◆ Required work: Reproduce all the lines below exactly and omit the images.

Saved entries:
========
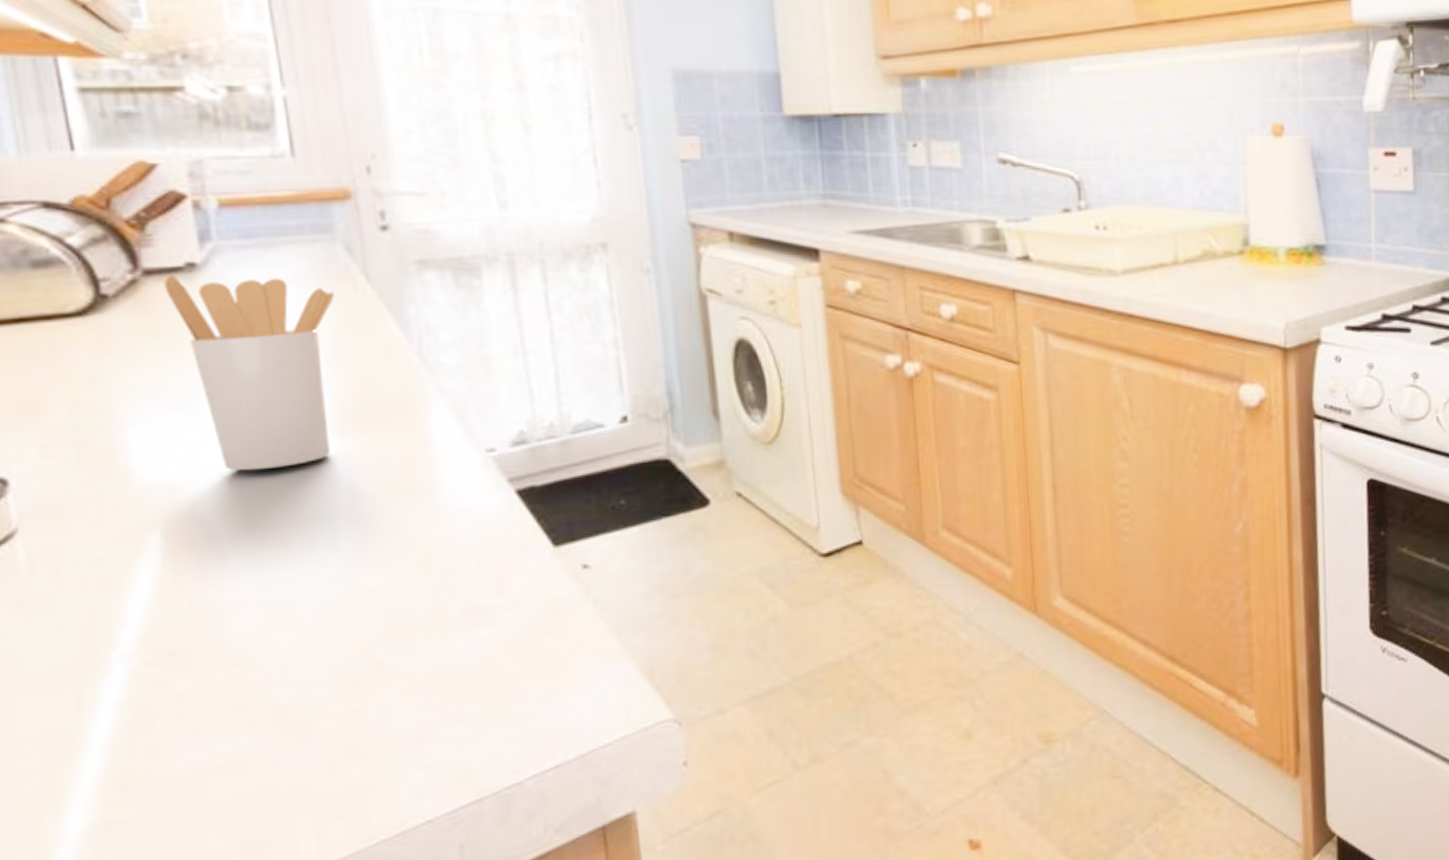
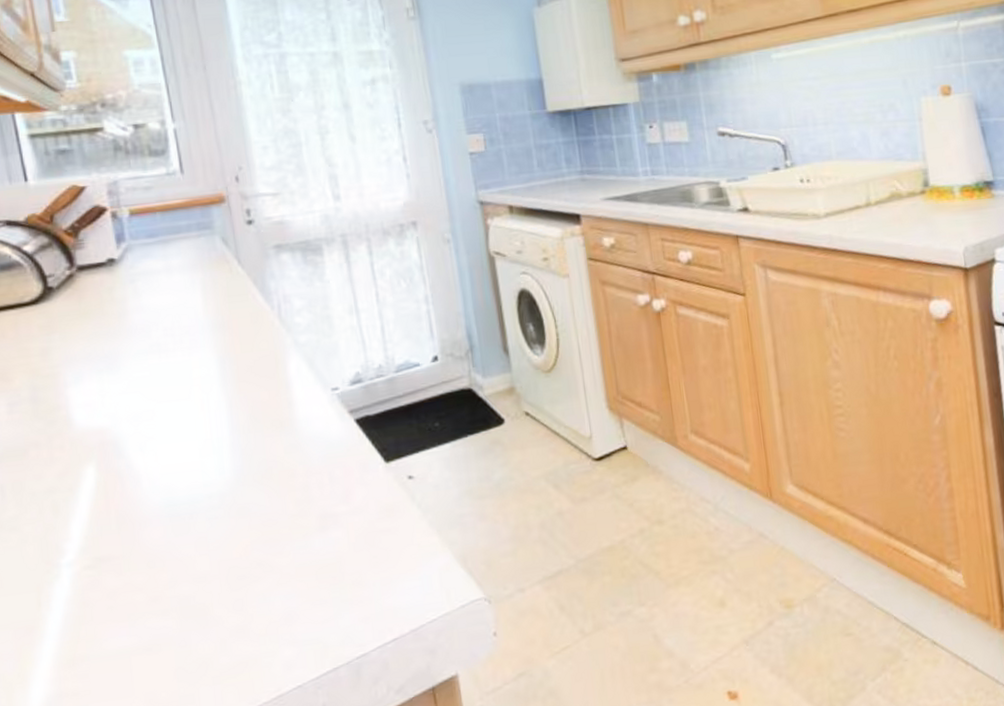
utensil holder: present [164,273,334,471] -> none [92,266,216,416]

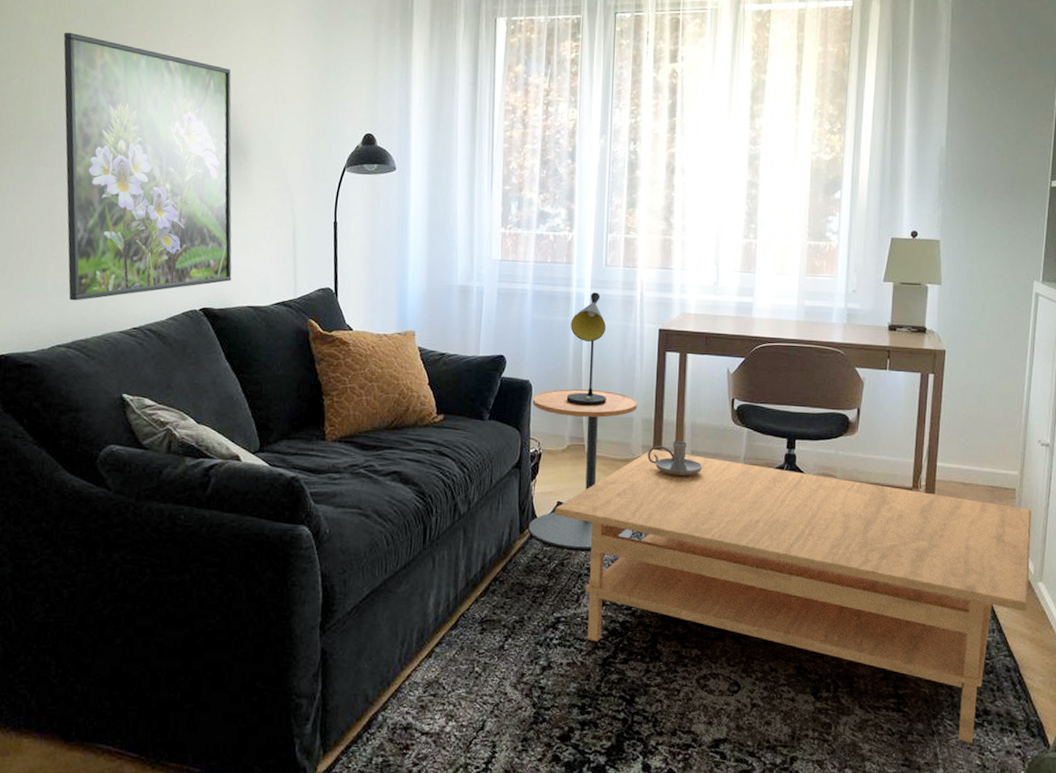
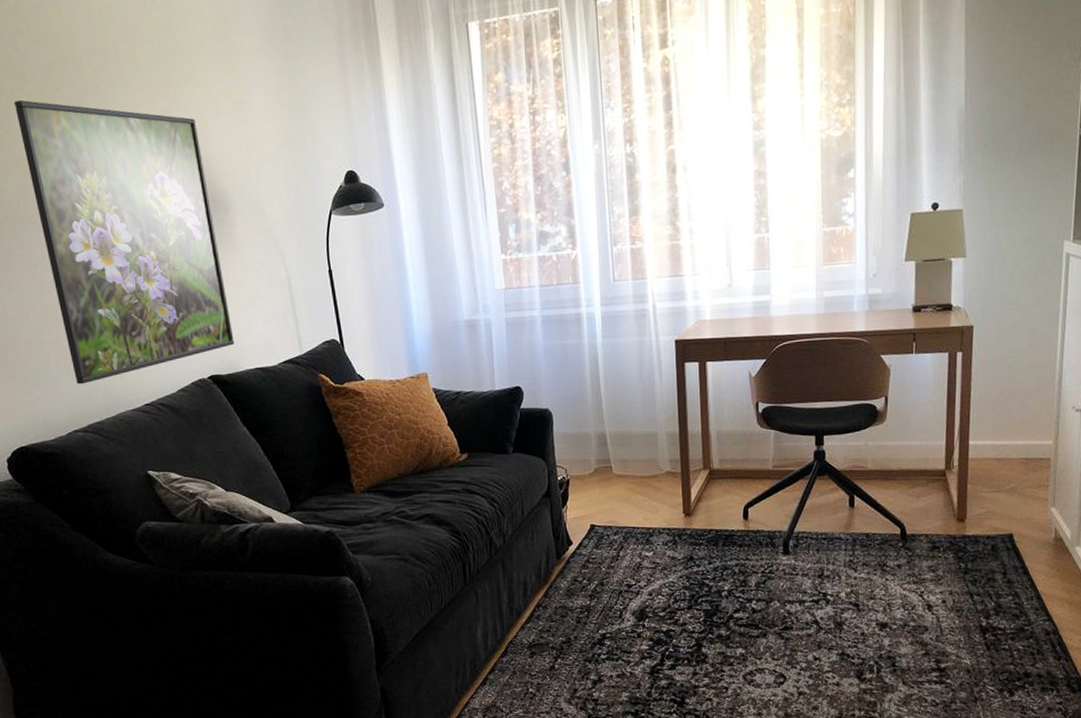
side table: present [528,389,637,551] -> none [554,409,668,569]
coffee table: present [555,449,1031,744] -> none [589,462,1067,705]
table lamp: present [566,292,607,406] -> none [584,310,630,428]
candle holder: present [647,441,703,476] -> none [675,450,732,486]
========
◆ Output of the exercise:
utensil holder: present [164,273,334,471] -> none [92,266,216,416]

side table: present [528,389,637,551] -> none [554,409,668,569]
coffee table: present [555,449,1031,744] -> none [589,462,1067,705]
table lamp: present [566,292,607,406] -> none [584,310,630,428]
candle holder: present [647,441,703,476] -> none [675,450,732,486]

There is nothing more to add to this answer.